You argue that cyberwarfare necessitates a rethink of the U.S. military: its strategies and tactics as well as even more basic elements like its organization. In your vision, what would a U.S. military adapted to cyberwarfare look like?
Instead of a military designed to operate with a small number of big things – carrier groups, air wings, army and Marine divisions and brigades – it would be a military of many small formations. Look at what just 11 Green Beret A-Teams (just under 200 soldiers) did in the fall of 2001: they drove the Taliban and al-Qaida from power in Afghanistan. Things only went awry in that sad land later on when the allied force got bigger, stodgier, and decided to remake the Afghan forces in the Western image. A fatal mistake, as we turned some of the world’s best natural warriors into one of the world’s worst armies, as we have recently seen.
My preference for a military of the “many and the small” is based on the belief that an information advantage – the true heart of cyberwar – coupled with swift, accurate weaponry coming from aircraft and other sources of supporting fires is the key to victory in the future.
What are the hopes for cyber arms control, especially as there are acute tensions between major players like China, Russia, and the United States? How can arms control initiatives deal with the role of non-state actors, who would not be bound by any treaty?
Twenty-five years ago, as I describe in the book about my meetings with the Russians, they were eager to engage in behavior-based cyber arms control. When I went to my Pentagon masters in support of this idea, the response was, “They only want this because we’re so far ahead.” Well, that situation has changed. Radically.
I’m glad that President Biden has rekindled the idea of exploring cyber arms control with President Putin. And I believe that President Xi, who discussed this idea with President Obama in 2015, can be brought on board as well. If the Big Three come to a behavior-based cyber arms control agreement, many other nations will fall in line as well.

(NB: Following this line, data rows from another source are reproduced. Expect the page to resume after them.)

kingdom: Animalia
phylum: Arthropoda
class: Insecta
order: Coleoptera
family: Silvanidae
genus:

With regard to nonstate actors, a world in which there is a “Cyber Arms Convention” is one in which they will no longer have safe havens in which to operate as, for example, the Internet Research Agency has had for years in Russia. There is only upside to the pursuit of cyber arms control.
How can states meaningfully respond to cyberattacks – like, say, the recent hack of Microsoft Exchange – in order to both mitigate the damage and deter future attacks?
It troubles me to hear a lot of loose talk about retaliatory cyberattacks. What if we’re wrong about who really mounted an attack? And even if we’re right, an escalatory series of cyberattacks can only hurt the United States more, as we have the most open and richest set of targets in the world.
I’m even more concerned about the talk regarding using traditional military force in response to cyberattacks, something to which even President Biden alluded recently when he said that a sufficiently serious incident might get us into a “shooting war.” Most dangerous. Far better to realize, as I argue in the book, that the United States is the world’s most imbalanced cyber power. We have terrific offensive capabilities but terrible defenses. Recent hacks and ransomware attacks should prompt serious redesign of our cyber defenses, not prompt counterproductive and highly destabilizing retaliatory attacks.